Rosa Icela Rodríguez, secretaria de Gobernación, fue la encargada de dar el saque inicial en Guadalajara. Según ella, esto va de “recuperar derechos”.
“Cada minuto que pasan las niñas, los niños y adolescentes en las canchas con un balón en los pies, recuperan su derecho al futuro”, afirmó.
Bonita frase. Suena bien en rueda de prensa. La idea es organizar torneos todo el año, incluso después del evento mundialista. Mantener a la juventud en las canchas y lejos de… bueno, de lo que sea que hagan cuando no están en las canchas.

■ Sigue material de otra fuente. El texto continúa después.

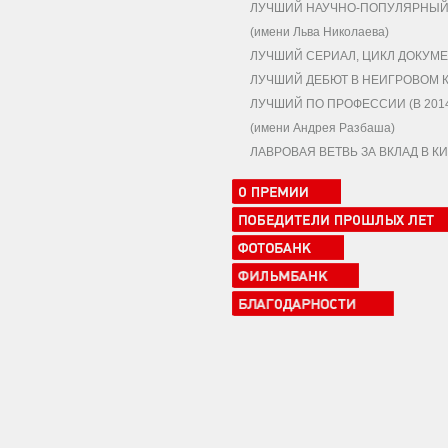
ЛУЧШИЙ НАУЧНО-ПОПУЛЯРНЫЙ,
(имени Льва Николаева)
ЛУЧШИЙ СЕРИАЛ, ЦИКЛ ДОКУМЕ
ЛУЧШИЙ ДЕБЮТ В НЕИГРОВОМ 
ЛУЧШИЙ ПО ПРОФЕССИИ (В 2014
(имени Андрея Разбаша)
ЛАВРОВАЯ ВЕТВЬ ЗА ВКЛАД В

El otro tablero: turismo e imagen
Porque claro, esto también tiene su lado brillante para proyectar país. Rodríguez ya habla de 5.5 millones de visitantes esperados entre Guadalajara, Ciudad de México y Monterrey.
Hospitalidad mexicana como carta de presentación. Playas, zonas arqueológicas y gastronomía como anzuelo turístico. El deporte como escaparate perfecto.
La funcionaria agradeció a la FIFA su “confianza” en el gobierno federal. Coordinación impecable, experiencia gloriosa garantizada. El discurso está servido.
Mientras tanto, en los campos llaneros de fin de semana, las familias siguen apoyando a hijos y nietos. Con o sin estrategia federal. El fútbol siempre ha estado ahí, mucho antes que cualquier “Mundial Social”.
La pelota está en juego. Veremos si este proyecto anota goles reales o se queda en promesa de campaña.